As for commercial real estate, we are in the “people business” in that the only way we can fill our buildings is to have businesses employ workers and expand that base. With the uncertainty in the marketplace, we are not seeing any great surge in employment. Some of the recent drop in the unemployment rate was unfortunately due to unemployed workers who gave up looking for a job. The question is how do the businesses in the Commonwealth feel about their prospects? Prior to the S&P announcement, AIM’s business confidence index for Massachusetts remained neutral at around 50 points out of 100 (not very encouraging.)
However, in our industry there may be some winners. Investment funds have purchased commercial properties at a discount these past couple of years and more properties may come up for sale (either willingly or forced by their bankers.) There will be exceptions to the dismal economic forecast in all real estate market categories with build-to-suits leading the way (e.g.
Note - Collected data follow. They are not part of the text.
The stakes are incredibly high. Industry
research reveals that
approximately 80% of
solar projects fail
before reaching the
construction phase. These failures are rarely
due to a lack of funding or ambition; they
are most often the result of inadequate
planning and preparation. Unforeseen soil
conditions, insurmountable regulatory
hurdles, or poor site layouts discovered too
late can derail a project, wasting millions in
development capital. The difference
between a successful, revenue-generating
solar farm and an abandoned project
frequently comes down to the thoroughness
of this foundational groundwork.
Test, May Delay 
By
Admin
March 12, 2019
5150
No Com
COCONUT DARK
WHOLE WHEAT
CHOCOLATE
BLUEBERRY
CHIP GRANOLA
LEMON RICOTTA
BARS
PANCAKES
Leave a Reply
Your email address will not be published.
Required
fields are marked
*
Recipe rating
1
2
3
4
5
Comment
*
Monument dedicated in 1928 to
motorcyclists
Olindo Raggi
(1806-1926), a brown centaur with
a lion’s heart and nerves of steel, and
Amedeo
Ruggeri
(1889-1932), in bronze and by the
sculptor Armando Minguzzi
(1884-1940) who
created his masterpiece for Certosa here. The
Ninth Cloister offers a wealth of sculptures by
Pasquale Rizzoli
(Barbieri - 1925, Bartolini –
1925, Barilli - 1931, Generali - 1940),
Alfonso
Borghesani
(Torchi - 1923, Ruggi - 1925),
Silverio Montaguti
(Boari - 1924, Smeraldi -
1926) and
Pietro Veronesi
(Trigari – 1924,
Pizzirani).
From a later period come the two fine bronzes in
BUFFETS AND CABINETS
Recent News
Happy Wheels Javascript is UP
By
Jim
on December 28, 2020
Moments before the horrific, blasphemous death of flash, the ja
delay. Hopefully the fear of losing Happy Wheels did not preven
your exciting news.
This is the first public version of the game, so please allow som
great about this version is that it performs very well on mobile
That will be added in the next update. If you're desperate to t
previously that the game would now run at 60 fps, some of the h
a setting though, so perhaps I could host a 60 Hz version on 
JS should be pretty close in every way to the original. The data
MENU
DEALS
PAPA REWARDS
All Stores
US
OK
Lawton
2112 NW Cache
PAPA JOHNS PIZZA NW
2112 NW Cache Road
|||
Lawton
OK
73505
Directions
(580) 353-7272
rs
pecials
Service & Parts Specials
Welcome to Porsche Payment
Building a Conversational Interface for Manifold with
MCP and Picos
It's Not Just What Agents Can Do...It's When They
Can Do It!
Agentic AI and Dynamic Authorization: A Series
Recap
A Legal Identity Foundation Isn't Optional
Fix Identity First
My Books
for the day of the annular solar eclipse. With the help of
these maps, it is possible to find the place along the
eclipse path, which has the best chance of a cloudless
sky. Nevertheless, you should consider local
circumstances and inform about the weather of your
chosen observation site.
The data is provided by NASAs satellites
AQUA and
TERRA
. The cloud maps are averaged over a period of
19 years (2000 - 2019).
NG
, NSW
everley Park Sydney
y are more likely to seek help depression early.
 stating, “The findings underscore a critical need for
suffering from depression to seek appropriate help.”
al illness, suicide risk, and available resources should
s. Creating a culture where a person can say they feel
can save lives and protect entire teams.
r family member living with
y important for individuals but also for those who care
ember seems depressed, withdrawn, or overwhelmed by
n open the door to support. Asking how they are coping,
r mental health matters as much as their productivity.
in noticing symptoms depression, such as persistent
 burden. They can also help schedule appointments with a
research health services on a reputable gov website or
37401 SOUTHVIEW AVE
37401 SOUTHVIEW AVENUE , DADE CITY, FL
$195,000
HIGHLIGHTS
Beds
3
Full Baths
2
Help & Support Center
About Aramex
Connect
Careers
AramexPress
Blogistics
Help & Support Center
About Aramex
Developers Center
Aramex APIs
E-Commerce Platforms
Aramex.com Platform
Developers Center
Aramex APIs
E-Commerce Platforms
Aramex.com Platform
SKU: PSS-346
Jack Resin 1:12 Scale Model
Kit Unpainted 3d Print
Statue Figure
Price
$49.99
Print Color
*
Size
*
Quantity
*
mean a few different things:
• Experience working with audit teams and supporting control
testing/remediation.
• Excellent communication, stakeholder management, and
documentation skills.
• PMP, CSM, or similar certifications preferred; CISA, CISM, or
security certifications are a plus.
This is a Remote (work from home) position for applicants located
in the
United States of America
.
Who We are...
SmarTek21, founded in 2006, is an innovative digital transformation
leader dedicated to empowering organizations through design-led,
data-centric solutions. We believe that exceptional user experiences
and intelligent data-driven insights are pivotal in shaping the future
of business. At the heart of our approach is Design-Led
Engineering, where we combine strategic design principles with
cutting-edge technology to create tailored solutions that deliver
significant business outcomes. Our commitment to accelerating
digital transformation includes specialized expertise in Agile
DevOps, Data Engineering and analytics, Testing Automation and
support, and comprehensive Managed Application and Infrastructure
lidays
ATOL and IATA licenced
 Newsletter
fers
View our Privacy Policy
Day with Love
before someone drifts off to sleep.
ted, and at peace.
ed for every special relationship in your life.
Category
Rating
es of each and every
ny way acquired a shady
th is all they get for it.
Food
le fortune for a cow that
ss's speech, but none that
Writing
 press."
Vertex, Novartis, Liberty Mutual) and a number of multi-family apartment projects benefitting from a robust rental market
locally. The Seaport District will be an important bellwether. After years of waiting for its “turn” there is some real momentum with Fan Pier, Liberty Wharf, and talk of multi-family housing, a hotel, and long-awaited retail. (Save the Date – NAIOP will be hosting a conference on the Seaport’s development plans on September 21st.)
Today’s Boston Globe had a good overview of the industries in Massachusetts and their reaction to the downgrade. As I indicated in that article, as the industry that houses these businesses, we are “holding our breath” for the time being and hoping that what modest momentum we have had in Massachusetts does not get slowed any further.